### Extracted information
□ □ □ □ □ □ □

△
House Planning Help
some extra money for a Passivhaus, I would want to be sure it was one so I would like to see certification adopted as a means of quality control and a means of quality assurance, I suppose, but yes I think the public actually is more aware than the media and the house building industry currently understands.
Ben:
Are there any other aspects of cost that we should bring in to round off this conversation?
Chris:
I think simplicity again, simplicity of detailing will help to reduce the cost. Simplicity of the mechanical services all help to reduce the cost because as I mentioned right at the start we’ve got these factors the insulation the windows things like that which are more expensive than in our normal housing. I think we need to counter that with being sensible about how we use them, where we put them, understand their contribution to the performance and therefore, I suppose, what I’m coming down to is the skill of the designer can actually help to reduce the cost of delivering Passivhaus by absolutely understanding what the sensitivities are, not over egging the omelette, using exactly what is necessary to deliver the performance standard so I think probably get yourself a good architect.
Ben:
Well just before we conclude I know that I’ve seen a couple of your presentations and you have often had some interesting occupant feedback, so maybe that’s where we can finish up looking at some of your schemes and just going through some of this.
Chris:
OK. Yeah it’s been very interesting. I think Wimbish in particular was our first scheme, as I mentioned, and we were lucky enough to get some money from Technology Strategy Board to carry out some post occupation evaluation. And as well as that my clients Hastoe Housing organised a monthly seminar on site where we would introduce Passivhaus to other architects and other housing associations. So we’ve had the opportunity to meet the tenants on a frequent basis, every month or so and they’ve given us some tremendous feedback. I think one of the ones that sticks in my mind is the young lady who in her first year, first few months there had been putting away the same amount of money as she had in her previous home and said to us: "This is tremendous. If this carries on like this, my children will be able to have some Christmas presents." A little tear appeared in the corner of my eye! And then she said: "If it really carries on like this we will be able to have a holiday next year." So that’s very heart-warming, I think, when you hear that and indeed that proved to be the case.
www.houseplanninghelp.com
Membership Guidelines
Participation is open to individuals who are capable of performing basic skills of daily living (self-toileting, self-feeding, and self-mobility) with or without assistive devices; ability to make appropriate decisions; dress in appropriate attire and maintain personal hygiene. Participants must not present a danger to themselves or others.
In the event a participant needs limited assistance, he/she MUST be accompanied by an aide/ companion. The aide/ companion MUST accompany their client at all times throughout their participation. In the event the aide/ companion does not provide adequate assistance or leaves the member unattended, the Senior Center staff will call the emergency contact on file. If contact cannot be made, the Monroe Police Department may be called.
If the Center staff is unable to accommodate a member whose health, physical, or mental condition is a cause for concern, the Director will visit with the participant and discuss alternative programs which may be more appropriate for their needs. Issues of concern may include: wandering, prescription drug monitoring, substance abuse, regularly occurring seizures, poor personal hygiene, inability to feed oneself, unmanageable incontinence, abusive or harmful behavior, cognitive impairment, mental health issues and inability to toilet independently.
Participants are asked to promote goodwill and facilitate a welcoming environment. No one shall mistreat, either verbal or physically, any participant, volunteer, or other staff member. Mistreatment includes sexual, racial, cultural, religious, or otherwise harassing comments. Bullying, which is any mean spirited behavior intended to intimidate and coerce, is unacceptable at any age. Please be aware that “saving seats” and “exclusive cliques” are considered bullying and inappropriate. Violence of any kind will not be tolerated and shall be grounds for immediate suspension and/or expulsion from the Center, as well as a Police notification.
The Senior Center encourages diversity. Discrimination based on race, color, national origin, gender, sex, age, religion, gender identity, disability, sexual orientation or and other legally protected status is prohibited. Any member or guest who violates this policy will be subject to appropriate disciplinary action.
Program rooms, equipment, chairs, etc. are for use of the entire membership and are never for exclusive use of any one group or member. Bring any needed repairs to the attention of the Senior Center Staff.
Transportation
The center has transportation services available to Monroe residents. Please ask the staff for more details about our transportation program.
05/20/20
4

□ □ □ □ □ □ □

### Task to carry out
Which lines in the material above include the string "would"? Pull them out.

### Expected answer
some extra money for a Passivhaus, I would want to be sure it was one so I would like to see certification adopted as a means of quality control and a means of quality assurance, I suppose, but yes I think the public actually is more aware than the media and the house building industry currently understands.
OK. Yeah it’s been very interesting. I think Wimbish in particular was our first scheme, as I mentioned, and we were lucky enough to get some money from Technology Strategy Board to carry out some post occupation evaluation. And as well as that my clients Hastoe Housing organised a monthly seminar on site where we would introduce Passivhaus to other architects and other housing associations. So we’ve had the opportunity to meet the tenants on a frequent basis, every month or so and they’ve given us some tremendous feedback. I think one of the ones that sticks in my mind is the young lady who in her first year, first few months there had been putting away the same amount of money as she had in her previous home and said to us: "This is tremendous. If this carries on like this, my children will be able to have some Christmas presents." A little tear appeared in the corner of my eye! And then she said: "If it really carries on like this we will be able to have a holiday next year." So that’s very heart-warming, I think, when you hear that and indeed that proved to be the case.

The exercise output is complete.